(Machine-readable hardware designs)
* * *
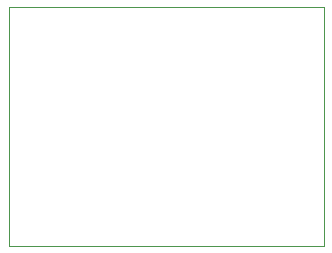
<source format=gbr>
%TF.GenerationSoftware,KiCad,Pcbnew,7.0.1*%
%TF.CreationDate,2023-06-12T23:03:10-04:00*%
%TF.ProjectId,SD Card Activity,53442043-6172-4642-9041-637469766974,rev?*%
%TF.SameCoordinates,Original*%
%TF.FileFunction,Profile,NP*%
%FSLAX46Y46*%
G04 Gerber Fmt 4.6, Leading zero omitted, Abs format (unit mm)*
G04 Created by KiCad (PCBNEW 7.0.1) date 2023-06-12 23:03:10*
%MOMM*%
%LPD*%
G01*
G04 APERTURE LIST*
%TA.AperFunction,Profile*%
%ADD10C,0.100000*%
%TD*%
G04 APERTURE END LIST*
D10*
X134622000Y-59900000D02*
X161300000Y-59900000D01*
X161300000Y-80200000D01*
X134622000Y-80200000D01*
X134622000Y-59900000D01*
M02*

</source>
* * *
[INSTRUCTIONS FOR THE TASK] Looking at the records, state how many lines contain "APERTURE" and write nothing besides that number.

[REPLY TO THE EXERCISE] 2